Dataset entries:

[Start of Attachment]

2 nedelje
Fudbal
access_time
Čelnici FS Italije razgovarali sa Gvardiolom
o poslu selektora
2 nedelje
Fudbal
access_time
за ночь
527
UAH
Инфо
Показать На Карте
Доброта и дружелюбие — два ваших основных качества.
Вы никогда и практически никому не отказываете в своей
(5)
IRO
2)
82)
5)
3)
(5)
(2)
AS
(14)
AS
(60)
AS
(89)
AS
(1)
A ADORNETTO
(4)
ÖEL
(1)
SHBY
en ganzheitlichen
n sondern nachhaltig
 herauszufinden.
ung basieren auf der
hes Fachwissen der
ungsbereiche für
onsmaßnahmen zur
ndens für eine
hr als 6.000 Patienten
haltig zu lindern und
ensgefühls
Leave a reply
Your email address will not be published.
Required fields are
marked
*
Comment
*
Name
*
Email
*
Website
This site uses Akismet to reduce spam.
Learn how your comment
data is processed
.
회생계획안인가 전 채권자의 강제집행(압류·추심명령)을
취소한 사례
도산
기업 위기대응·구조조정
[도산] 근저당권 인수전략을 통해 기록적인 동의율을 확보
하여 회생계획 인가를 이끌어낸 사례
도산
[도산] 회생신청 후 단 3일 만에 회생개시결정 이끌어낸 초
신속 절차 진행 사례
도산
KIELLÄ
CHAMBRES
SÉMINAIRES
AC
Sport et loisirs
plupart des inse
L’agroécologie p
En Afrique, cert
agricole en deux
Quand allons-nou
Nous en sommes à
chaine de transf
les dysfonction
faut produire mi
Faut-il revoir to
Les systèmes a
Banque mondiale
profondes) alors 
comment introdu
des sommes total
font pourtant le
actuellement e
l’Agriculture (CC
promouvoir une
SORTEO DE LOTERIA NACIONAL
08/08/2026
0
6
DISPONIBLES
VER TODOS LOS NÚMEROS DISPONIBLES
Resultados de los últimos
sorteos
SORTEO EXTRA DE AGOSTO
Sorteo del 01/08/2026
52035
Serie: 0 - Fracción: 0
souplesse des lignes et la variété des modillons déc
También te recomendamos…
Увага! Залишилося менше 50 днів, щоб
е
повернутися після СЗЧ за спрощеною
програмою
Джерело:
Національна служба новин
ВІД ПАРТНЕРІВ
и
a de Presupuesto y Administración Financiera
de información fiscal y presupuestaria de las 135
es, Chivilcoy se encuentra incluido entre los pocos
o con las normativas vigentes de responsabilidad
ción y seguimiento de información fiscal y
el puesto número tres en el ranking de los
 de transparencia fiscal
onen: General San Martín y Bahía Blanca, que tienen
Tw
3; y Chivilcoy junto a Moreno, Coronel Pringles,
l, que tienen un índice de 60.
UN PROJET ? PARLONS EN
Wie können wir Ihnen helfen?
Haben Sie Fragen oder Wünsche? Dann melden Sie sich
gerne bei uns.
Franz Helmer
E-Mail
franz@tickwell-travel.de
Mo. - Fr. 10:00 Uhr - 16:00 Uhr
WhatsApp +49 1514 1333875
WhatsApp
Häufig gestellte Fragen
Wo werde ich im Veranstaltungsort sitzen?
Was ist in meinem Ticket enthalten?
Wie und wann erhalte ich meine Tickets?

[End of Attachment]

- _About this task_:
Beginning at the top of the entries above, output each line exactly, and end with the line in which "Wie können wir Ihnen helfen?" appears.

- _Task result_:
2 nedelje
Fudbal
access_time
Čelnici FS Italije razgovarali sa Gvardiolom
o poslu selektora
2 nedelje
Fudbal
access_time
за ночь
527
UAH
Инфо
Показать На Карте
Доброта и дружелюбие — два ваших основных качества.
Вы никогда и практически никому не отказываете в своей
(5)
IRO
2)
82)
5)
3)
(5)
(2)
AS
(14)
AS
(60)
AS
(89)
AS
(1)
A ADORNETTO
(4)
ÖEL
(1)
SHBY
en ganzheitlichen
n sondern nachhaltig
 herauszufinden.
ung basieren auf der
hes Fachwissen der
ungsbereiche für
onsmaßnahmen zur
ndens für eine
hr als 6.000 Patienten
haltig zu lindern und
ensgefühls
Leave a reply
Your email address will not be published.
Required fields are
marked
*
Comment
*
Name
*
Email
*
Website
This site uses Akismet to reduce spam.
Learn how your comment
data is processed
.
회생계획안인가 전 채권자의 강제집행(압류·추심명령)을
취소한 사례
도산
기업 위기대응·구조조정
[도산] 근저당권 인수전략을 통해 기록적인 동의율을 확보
하여 회생계획 인가를 이끌어낸 사례
도산
[도산] 회생신청 후 단 3일 만에 회생개시결정 이끌어낸 초
신속 절차 진행 사례
도산
KIELLÄ
CHAMBRES
SÉMINAIRES
AC
Sport et loisirs
plupart des inse
L’agroécologie p
En Afrique, cert
agricole en deux
Quand allons-nou
Nous en sommes à
chaine de transf
les dysfonction
faut produire mi
Faut-il revoir to
Les systèmes a
Banque mondiale
profondes) alors 
comment introdu
des sommes total
font pourtant le
actuellement e
l’Agriculture (CC
promouvoir une
SORTEO DE LOTERIA NACIONAL
08/08/2026
0
6
DISPONIBLES
VER TODOS LOS NÚMEROS DISPONIBLES
Resultados de los últimos
sorteos
SORTEO EXTRA DE AGOSTO
Sorteo del 01/08/2026
52035
Serie: 0 - Fracción: 0
souplesse des lignes et la variété des modillons déc
También te recomendamos…
Увага! Залишилося менше 50 днів, щоб
е
повернутися після СЗЧ за спрощеною
програмою
Джерело:
Національна служба новин
ВІД ПАРТНЕРІВ
и
a de Presupuesto y Administración Financiera
de información fiscal y presupuestaria de las 135
es, Chivilcoy se encuentra incluido entre los pocos
o con las normativas vigentes de responsabilidad
ción y seguimiento de información fiscal y
el puesto número tres en el ranking de los
 de transparencia fiscal
onen: General San Martín y Bahía Blanca, que tienen
Tw
3; y Chivilcoy junto a Moreno, Coronel Pringles,
l, que tienen un índice de 60.
UN PROJET ? PARLONS EN
Wie können wir Ihnen helfen?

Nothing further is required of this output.